* **PROVIDED MATERIAL**:
------------

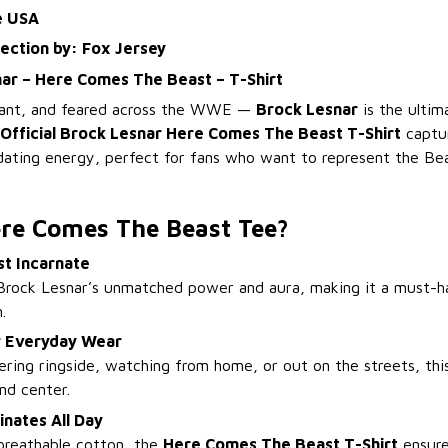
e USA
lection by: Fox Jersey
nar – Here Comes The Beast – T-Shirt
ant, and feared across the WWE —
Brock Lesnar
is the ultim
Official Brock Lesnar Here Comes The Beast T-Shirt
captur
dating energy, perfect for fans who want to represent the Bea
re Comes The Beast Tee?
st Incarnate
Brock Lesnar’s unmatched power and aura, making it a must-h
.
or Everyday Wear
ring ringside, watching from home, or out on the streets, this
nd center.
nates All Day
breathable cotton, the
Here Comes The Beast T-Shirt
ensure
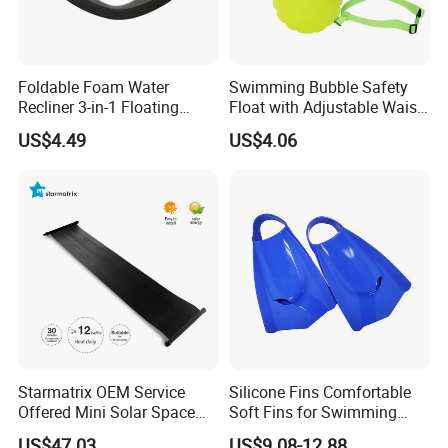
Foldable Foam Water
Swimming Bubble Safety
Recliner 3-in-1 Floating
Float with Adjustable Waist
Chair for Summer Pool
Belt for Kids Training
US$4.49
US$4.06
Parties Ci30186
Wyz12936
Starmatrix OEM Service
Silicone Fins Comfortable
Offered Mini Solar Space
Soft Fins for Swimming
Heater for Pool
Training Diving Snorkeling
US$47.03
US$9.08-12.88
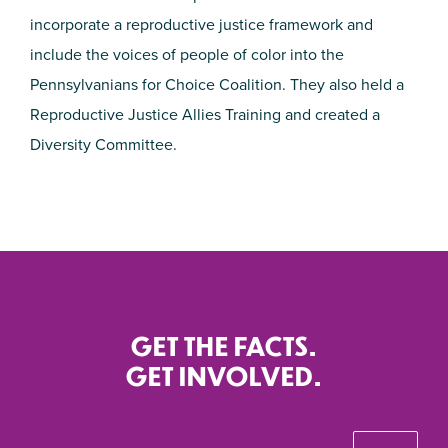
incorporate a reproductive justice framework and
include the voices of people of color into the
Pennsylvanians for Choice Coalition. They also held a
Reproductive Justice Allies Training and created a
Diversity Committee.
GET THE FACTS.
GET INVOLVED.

------------

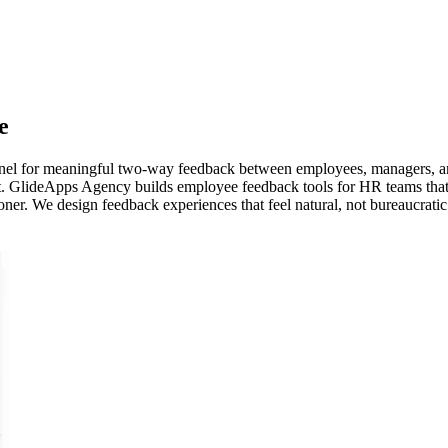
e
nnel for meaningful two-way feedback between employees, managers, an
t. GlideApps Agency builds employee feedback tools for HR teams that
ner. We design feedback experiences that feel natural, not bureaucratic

------------

* **EXERCISE BRIEF**:
Edit everything from the line containing "Foldable Foam Water" down to the line containing "US$9.08-12.88" so that "Pool" becomes "Spa", and give those lines again with nothing else changed.

* **SOLUTION TO THE PROBLEM**:
Foldable Foam Water
Swimming Bubble Safety
Recliner 3-in-1 Floating
Float with Adjustable Waist
Chair for Summer Spa
Belt for Kids Training
US$4.49
US$4.06
Parties Ci30186
Wyz12936
Starmatrix OEM Service
Silicone Fins Comfortable
Offered Mini Solar Space
Soft Fins for Swimming
Heater for Spa
Training Diving Snorkeling
US$47.03
US$9.08-12.88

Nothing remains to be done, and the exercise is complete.